If you shop right now, we recommend a few strategies to help you find the right new or used car that fits your budget.

  1. Expand your search. Widen your search to a broader geographic area because you could find a better deal or the used car you want outside your immediate area.
  2. Stay patient. Call dealerships to see what’s in stock for those high-demand vehicles. Leave a refundable deposit if you want first dibs.
  3. Buy a less expensive model. With higher car loan interest rates, consider buying a cheaper vehicle model instead of a more expensive one in the lineup you’re considering. Understand how much you can afford.
  4. Look for deals. Make sure to research car deals to find what works best for you. It may involve contacting or visiting several dealerships as you search for the right fit.
  5. Weigh your options. Don’t just look for a car; search for the best interest rates from banks or credit unions. Also, shop for your insurance rates ahead of the deal to know how much the higher auto insurance costs will be for your desired vehicle.

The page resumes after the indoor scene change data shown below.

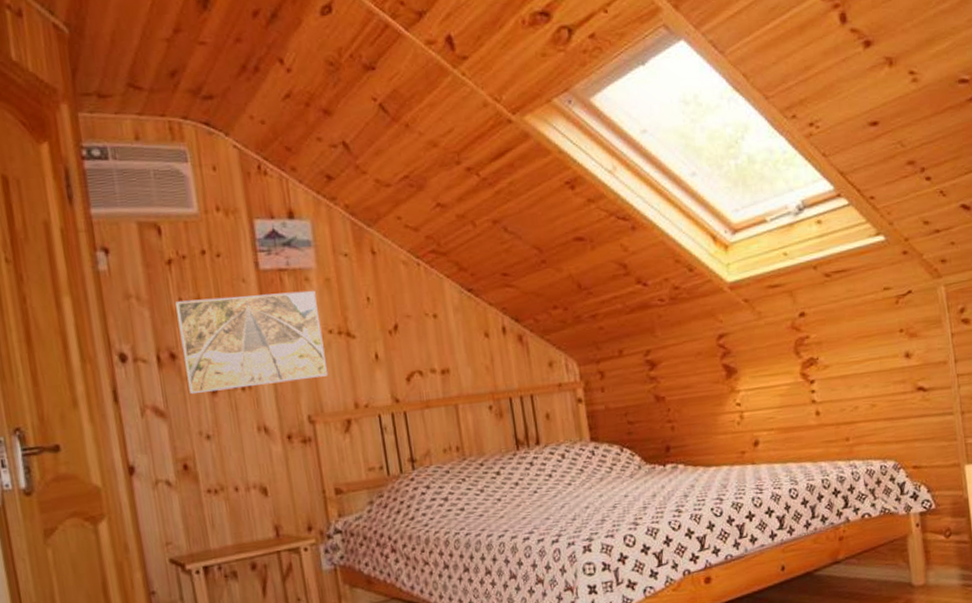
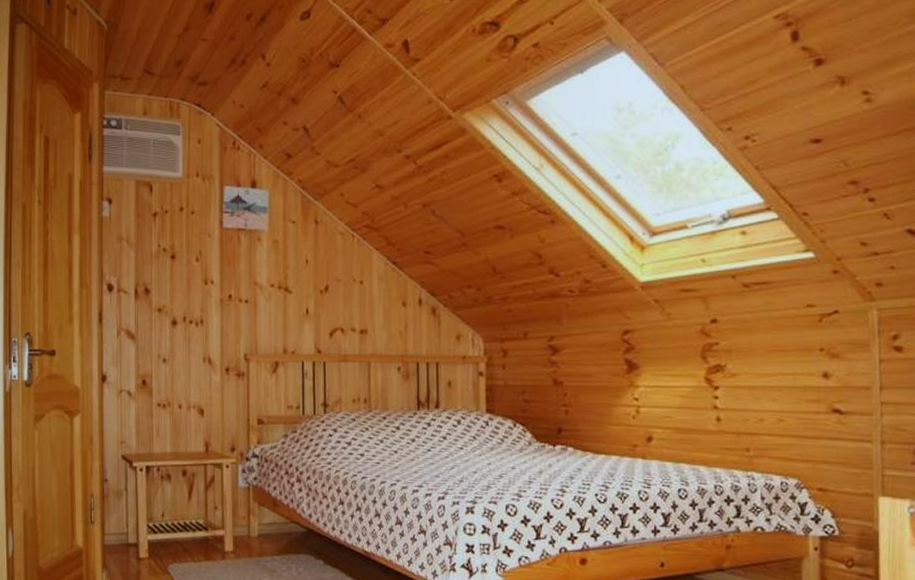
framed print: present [174,290,329,394] -> none [154,247,266,324]

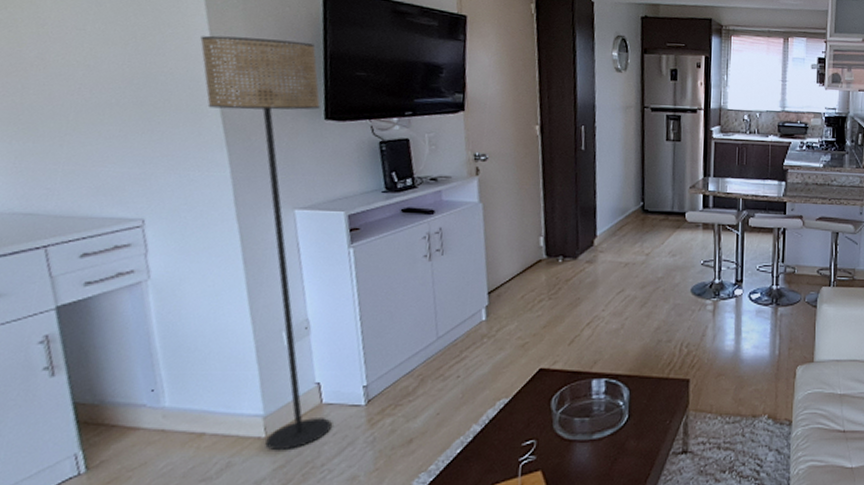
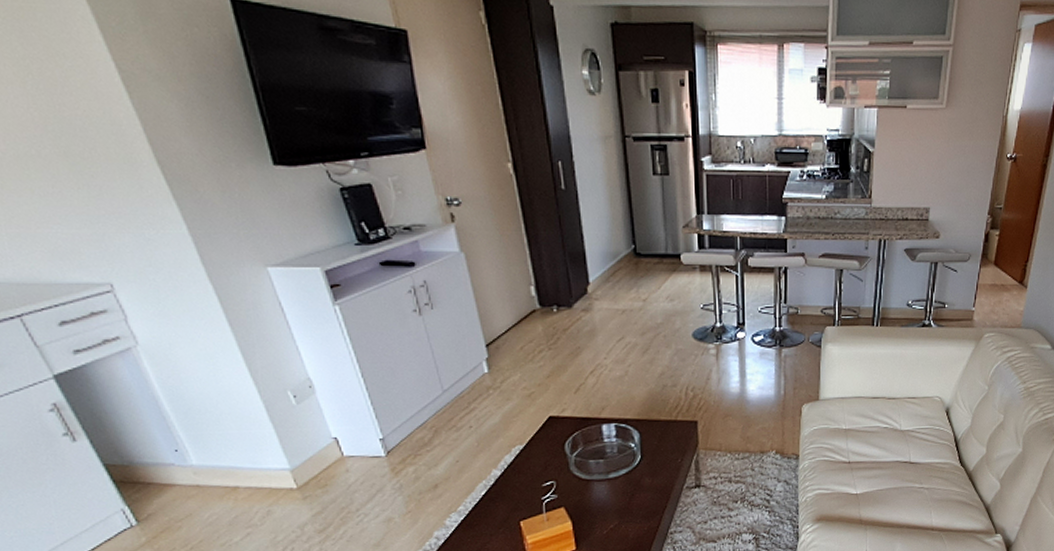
floor lamp: present [200,35,332,450] -> none [106,67,358,499]

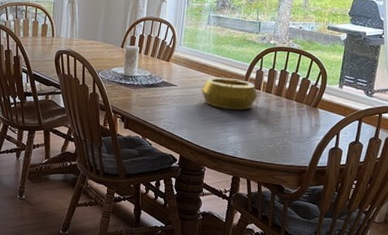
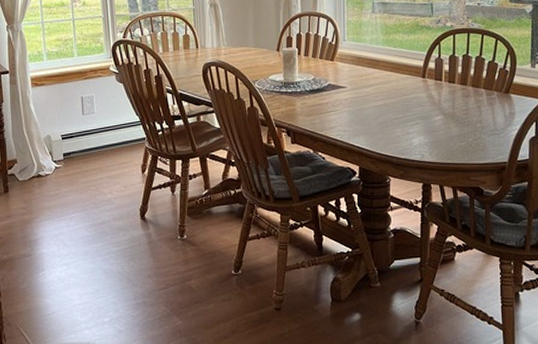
decorative bowl: present [201,77,258,110] -> none [374,71,440,108]

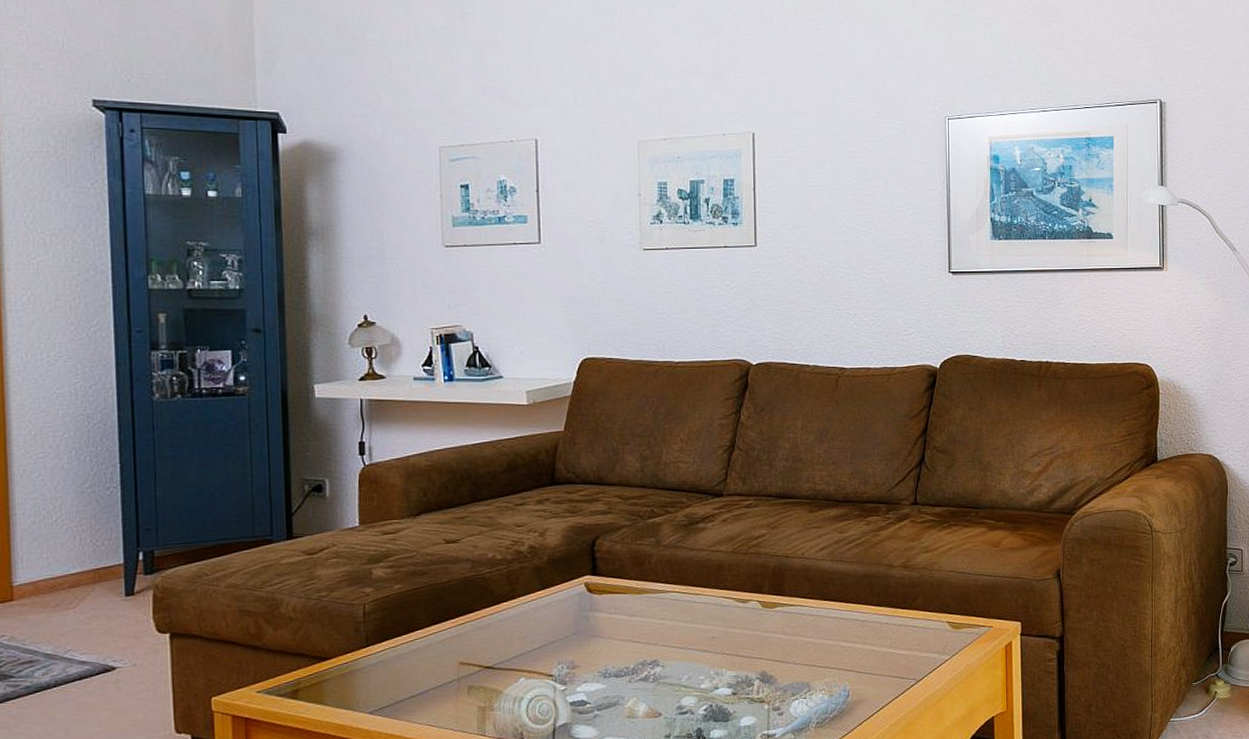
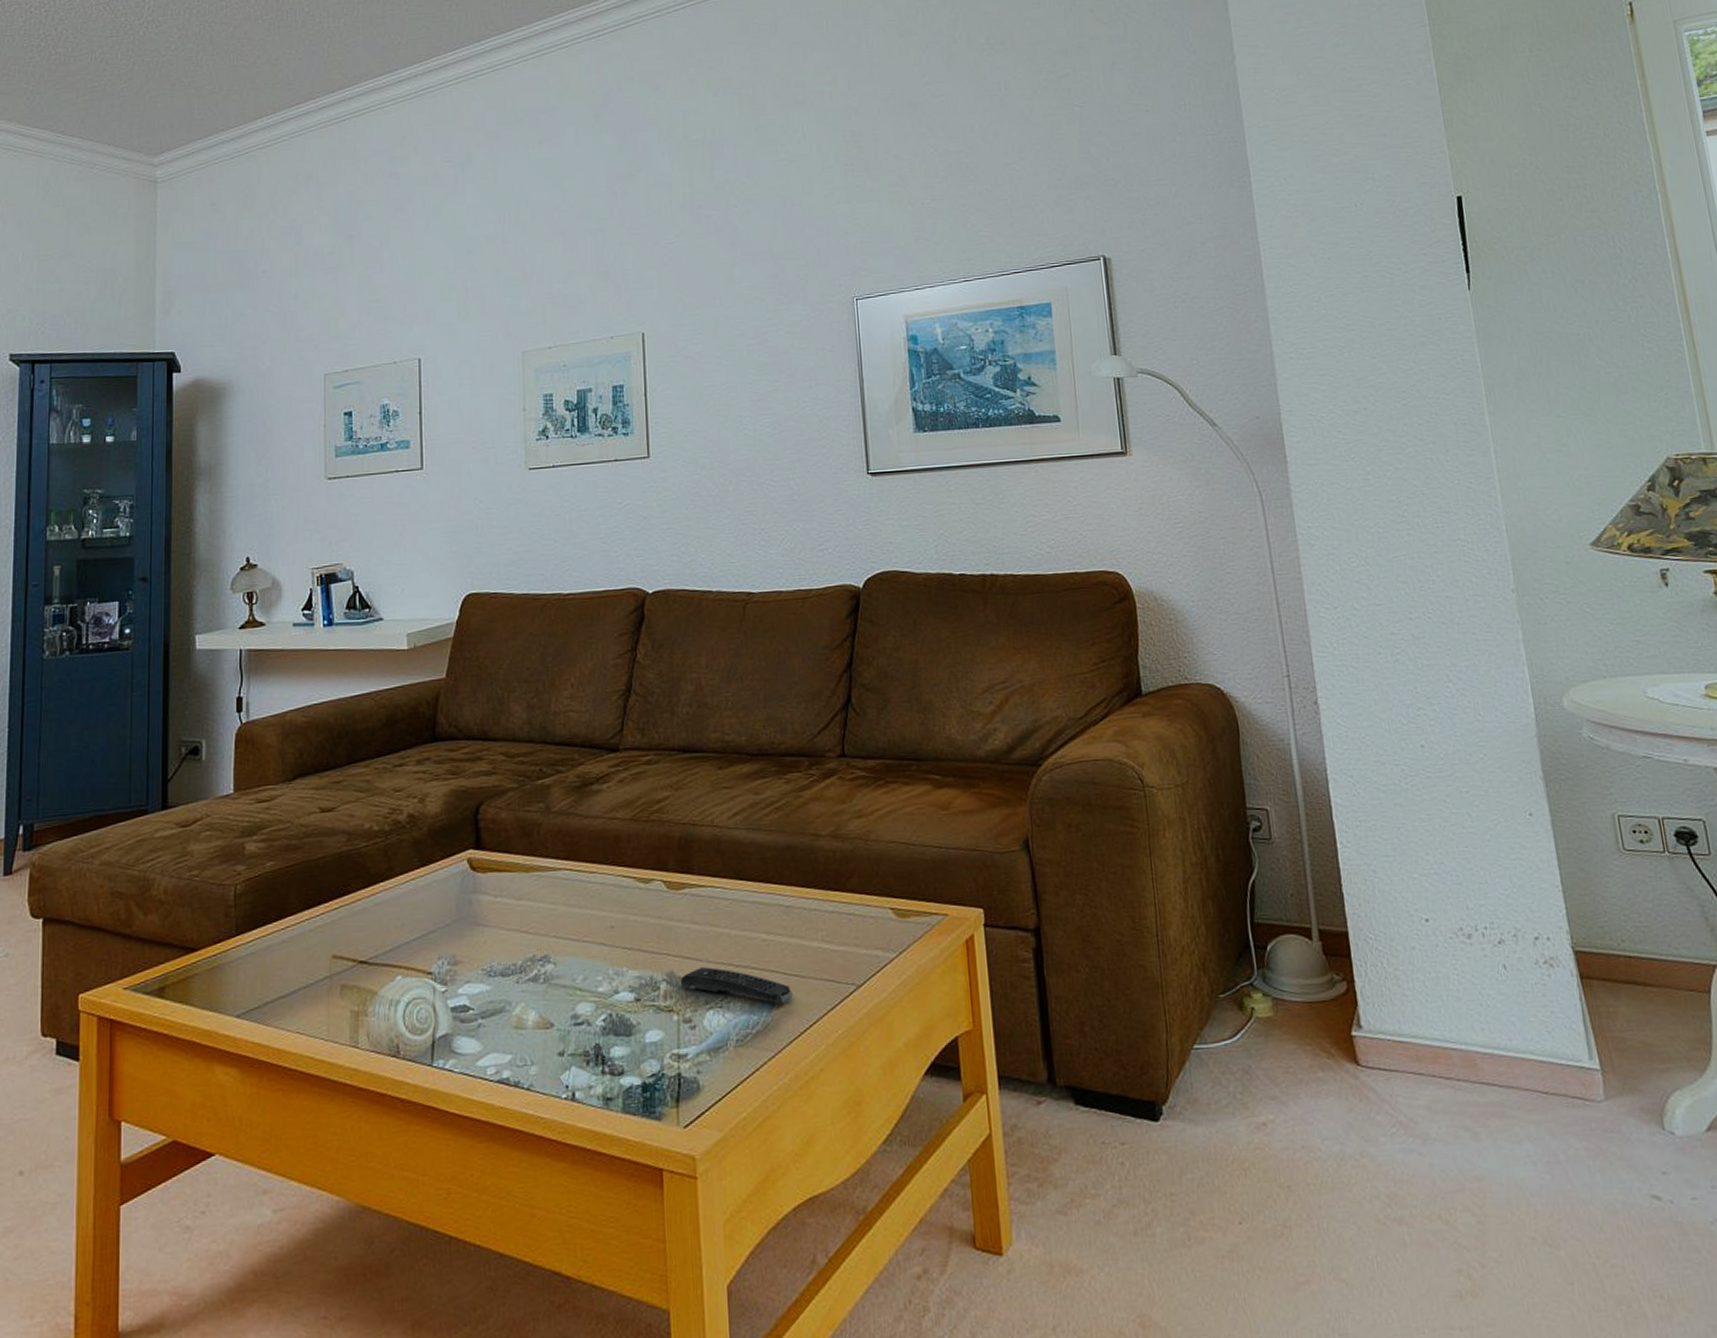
remote control: none [771,667,864,695] -> present [680,966,793,1004]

Then, weigh all your options, including financing incentives and deals at the dealership, if that’s where you buy your next vehicle. Also, you may find that the prices of some newer-model used vehicles are almost the same as new cars. Just keep all your options open during your search.
  6. Avoid dealer markups. If you see a markup (sometimes called a “market adjustment”) on your final invoice, ask the dealer to remove it. If they refuse, shop at another dealership. Markups were more prevalent during the COVID-19 pandemic. However, dealers still mark up some vehicles that are in short supply.
  7. Question all add-ons. If your sales summary includes entries like “window tint,” “fabric protection,” “carpeted floor mats,” and other add-ons you didn’t request, ask the dealer to remove those line items from your invoice. Many dealers tack on these extras to make quick profits.

It may make more sense to keep your existing car for another year or two. If you must buy, be prepared to take excellent care of your next car to keep it running for a long time.

Editor’s Note: We have updated this article since its initial publication.